Additionally, try to anticipate any of the subtle variations in which you (or your users, if you’re creating a system to be used by more than just yourself) may make a gesture. For example, if you want are training your system to recognize finger wiggles, and you’re training your system at the end of the day when you’re tired, you’re not going to make finger wiggles the same way when you wake up the next day and have had your double shot of espresso. The more you train a gesture recognition system with slight variations of similar gestures over a longer period of time with multiple sessions, the more robust the gesture recognition system will be in the pipeline.

Instrumentality and Potential for Interactivity While using these sketches, I became aware of something - using them felt like playing an instrument. I have a background as a bass guitarist, and while performing the various gestures, I wasn’t able to shake the feeling that I was playing an instrument - even after having worked with a trained gesture recognition + sketch for a period of time, while filming the demo videos, I found that I had to “rehearse” my gestures to get the desired visual output from the sketches. I was definitely relying on muscle memory to perform the gestures in a way that made the output of the sketches make sense. This feeling only reinforced how I feel about Soli’s potential as a tool for adding interactivity to creative coding environments.
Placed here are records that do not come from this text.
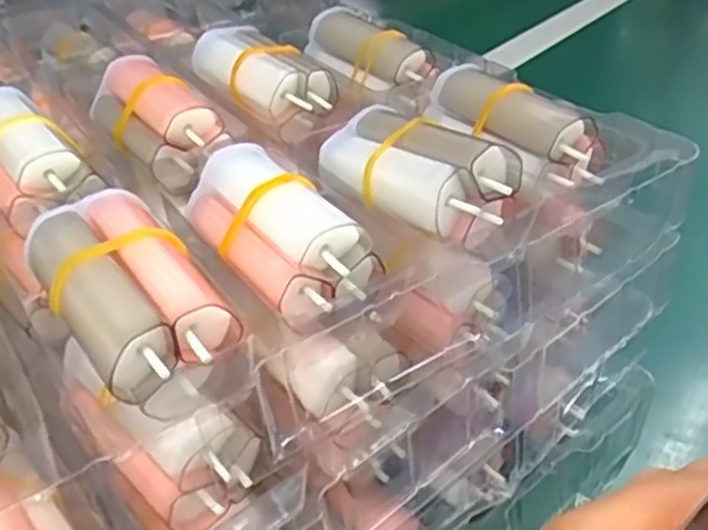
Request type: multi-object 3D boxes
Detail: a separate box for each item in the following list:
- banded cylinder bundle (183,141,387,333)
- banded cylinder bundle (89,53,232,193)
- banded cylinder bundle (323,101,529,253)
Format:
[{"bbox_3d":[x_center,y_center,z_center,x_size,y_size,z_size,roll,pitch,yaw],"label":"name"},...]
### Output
[{"bbox_3d":[-0.025,-0.012,0.213,0.032,0.026,0.065,-29,46,-32],"label":"banded cylinder bundle"},{"bbox_3d":[-0.078,-0.057,0.276,0.031,0.027,0.067,-25,43,-33],"label":"banded cylinder bundle"},{"bbox_3d":[0.017,-0.032,0.226,0.027,0.026,0.070,-24,43,-27],"label":"banded cylinder bundle"}]

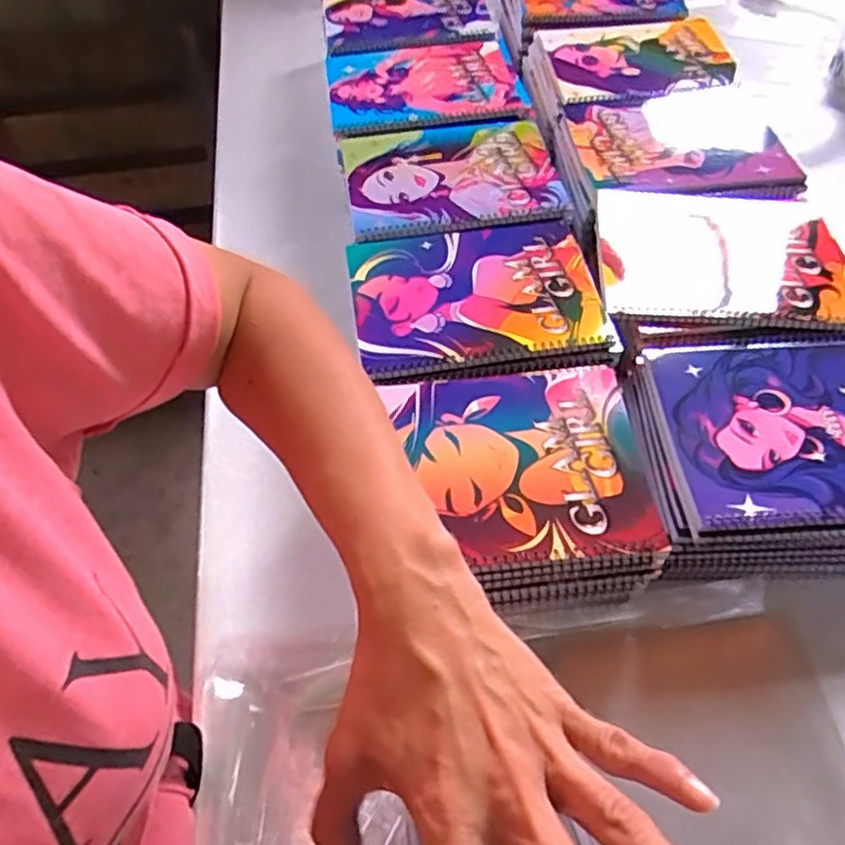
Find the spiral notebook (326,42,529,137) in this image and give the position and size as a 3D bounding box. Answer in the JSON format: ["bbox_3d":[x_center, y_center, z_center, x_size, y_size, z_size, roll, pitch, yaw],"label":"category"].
[{"bbox_3d":[0.001,-0.372,0.732,0.205,0.012,0.158,-9,55,-4],"label":"spiral notebook"}]

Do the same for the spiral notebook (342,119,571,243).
[{"bbox_3d":[0.031,-0.241,0.640,0.206,0.013,0.152,-9,55,-3],"label":"spiral notebook"}]

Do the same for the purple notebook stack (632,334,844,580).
[{"bbox_3d":[0.268,0.020,0.500,0.202,0.073,0.169,-4,55,0],"label":"purple notebook stack"}]

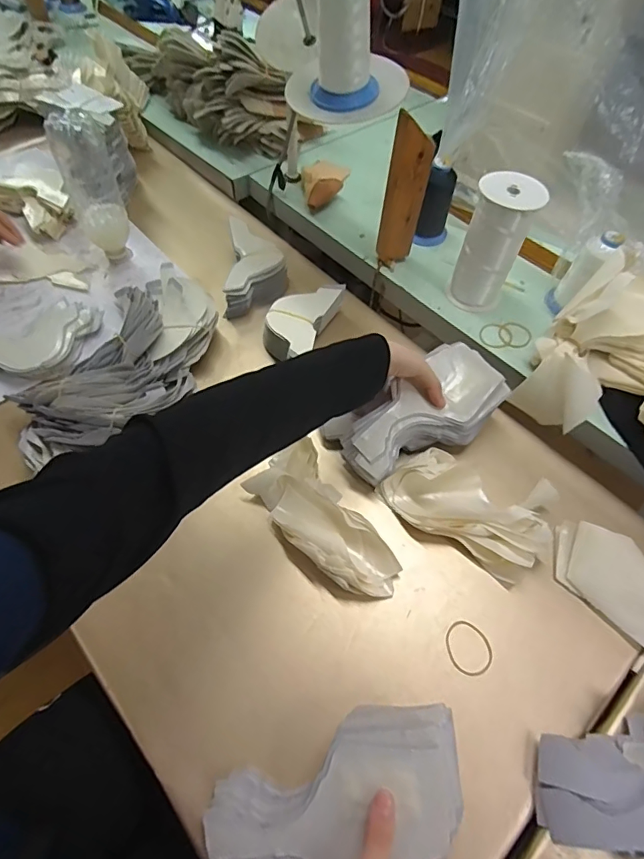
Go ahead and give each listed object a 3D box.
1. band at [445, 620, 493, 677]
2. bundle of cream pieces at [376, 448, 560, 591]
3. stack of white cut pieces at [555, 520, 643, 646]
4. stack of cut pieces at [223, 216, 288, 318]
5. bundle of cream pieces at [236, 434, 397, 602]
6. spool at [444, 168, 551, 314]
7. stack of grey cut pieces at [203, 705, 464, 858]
[{"bbox_3d":[0.139,0.209,0.454,0.043,0.005,0.047,2,56,-3],"label":"band"},{"bbox_3d":[0.157,0.074,0.511,0.178,0.034,0.111,30,60,15],"label":"bundle of cream pieces"},{"bbox_3d":[0.324,0.168,0.471,0.194,0.024,0.079,29,59,15],"label":"stack of white cut pieces"},{"bbox_3d":[-0.094,-0.229,0.685,0.084,0.055,0.143,2,56,0],"label":"stack of cut pieces"},{"bbox_3d":[0.005,0.095,0.493,0.081,0.034,0.176,-33,64,-23],"label":"bundle of cream pieces"},{"bbox_3d":[0.217,-0.233,0.606,0.075,0.150,0.066,16,57,7],"label":"spool"},{"bbox_3d":[0.010,0.277,0.353,0.195,0.024,0.093,-24,63,7],"label":"stack of grey cut pieces"}]

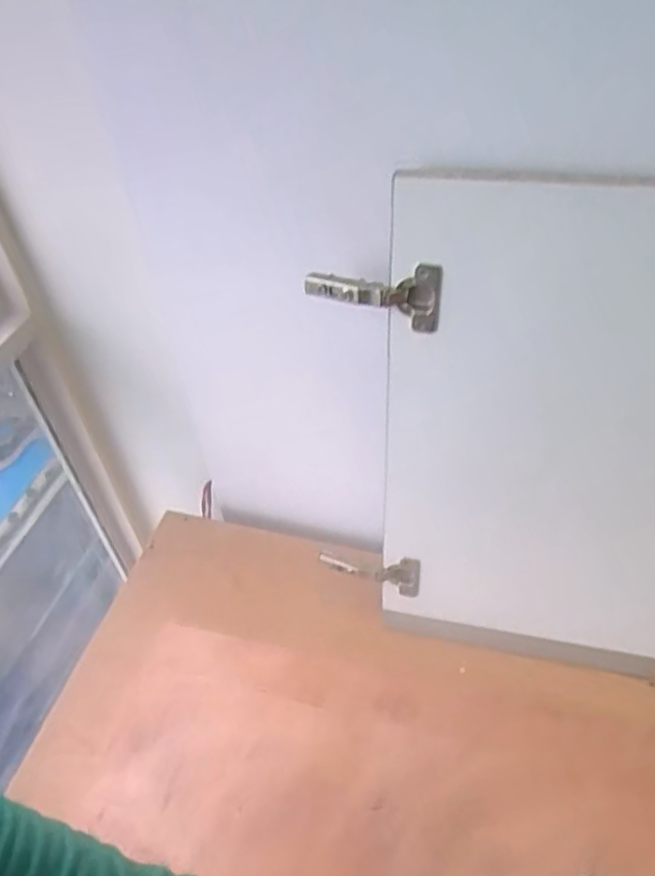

While Soli certainly has lots of potential for various “utilitarian” applications (including the IoT, industrial robotics, AR/VR, etc), it also continues to show promise as a way for adding gesture recognition capabilities to creative audio and visual applications. I believe these sketches are stepping stones in showing how gestural interaction, provided via Project Soli, can enhance the way we interact with creative computational environments.